El avistamiento de la Luna de Fresa ofrecerá una oportunidad fotográfica inigualable, ya que puede lucir en tonalidades doradas, naranjas o rojizas. Para disfrutar de este espectáculo natural, no se requiere equipo especial, aunque es aconsejable elegir un lugar con buena visibilidad del horizonte, lejos de la contaminación lumínica y a mayor altitud posible.
El nombre de la Luna de Fresa proviene de una tradición indígena norteamericana que la asociaba con la recolección de fresas silvestres. Esta luna simboliza el momento de recolectar y reflexionar sobre los frutos del esfuerzo realizado.
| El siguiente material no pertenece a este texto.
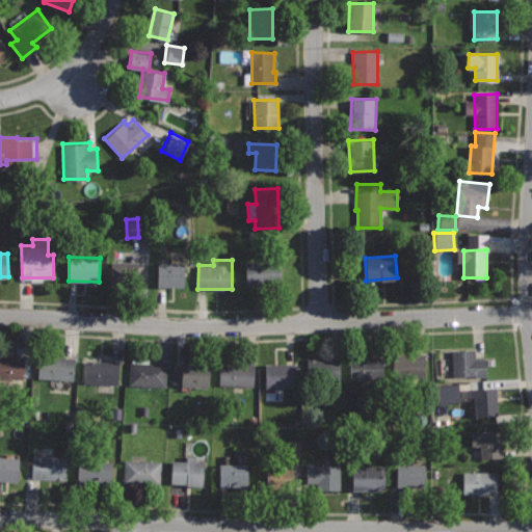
[(280,260),(245,261),(246,286),(281,284),(280,260)]
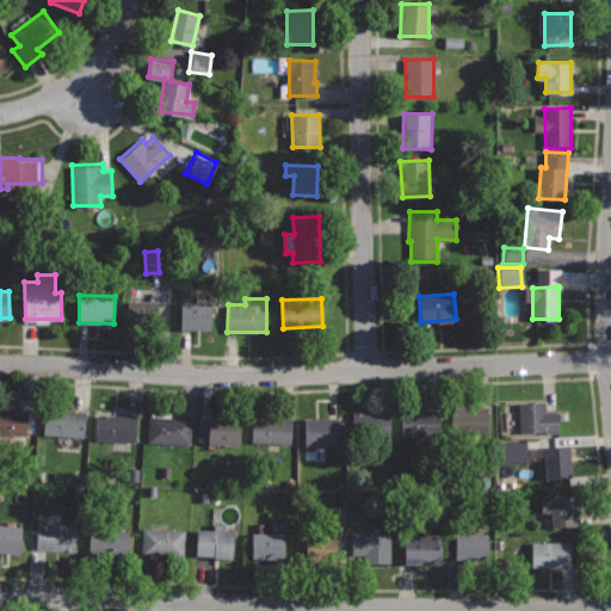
[(159,301),(127,300),(127,328),(159,329),(159,301)]
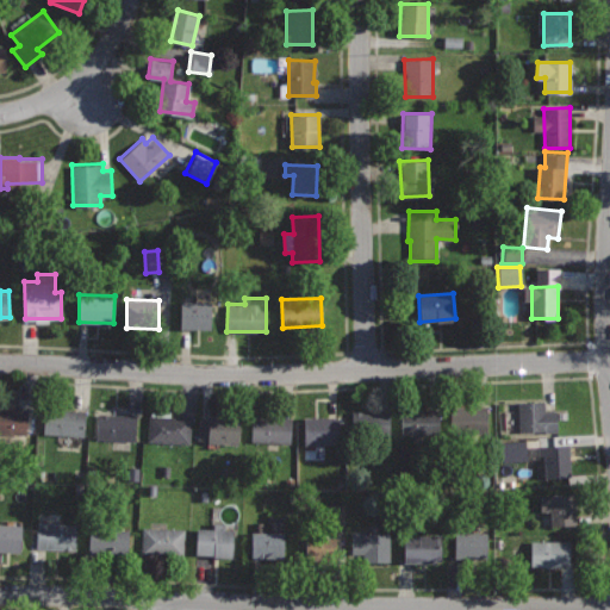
[(212,302),(181,302),(181,329),(212,329),(212,302)]
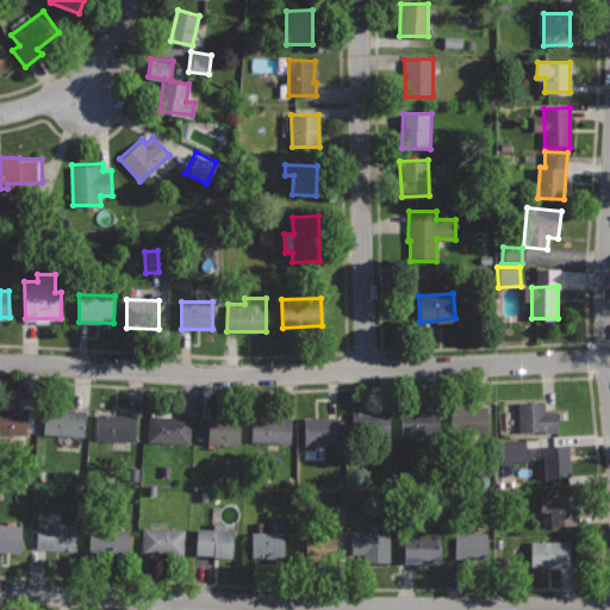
[(545,400),(518,402),(521,431),(558,429),(556,411),(546,411),(545,400)]
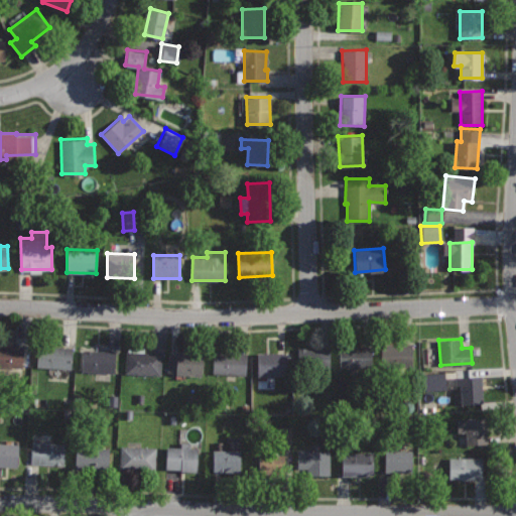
[(410,342),(381,343),(381,368),(411,367),(410,342)]
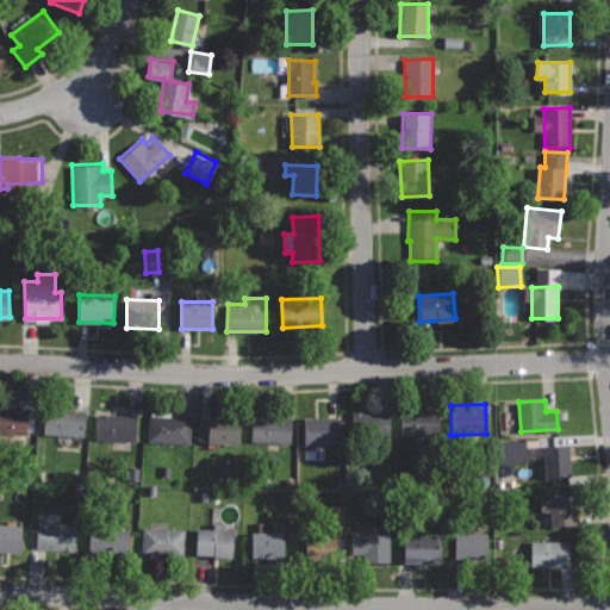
[(27,409),(0,408),(0,433),(26,434),(27,409)]
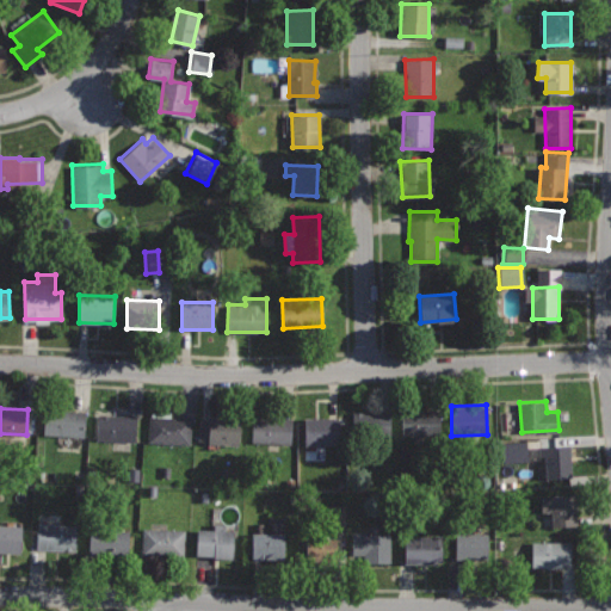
[(85,411),(45,408),(43,433),(84,436),(85,411)]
En esta ocasión, la Luna se encuentra en el signo de Capricornio, que representa disciplina, metas y responsabilidad. Esta alineación puede llevar a la reflexión sobre si estamos construyendo la vida que anhelamos o simplemente sobrellevando la rutina diaria.
La energía de la Luna de Fresa se vincula con la maduración y la abundancia, además de evocar emociones intensas, como sensibilidad, sueños vívidos y recuerdos, así como un deseo de culminar ciclos. Muchas personas podrán percibir cómo los sentimientos que habían mantenido en silencio se intensifican en esta fase lunar, ya que la Luna Llena tiende a iluminar y revelar aspectos ocultos.
Esta fase lunar es ideal para reflexionar sobre qué energías debemos liberar, qué ciclos se han completado y qué nuevas oportunidades deseamos atraer. La Luna de Fresa sirve para resaltar lo que comenzó a tomar forma, lo que se ha estado cultivando durante meses y que ahora comienza a florecer, reactivando trayectorias que parecían dormidas y ofreciendo oportunidades que están listas para ser retomadas.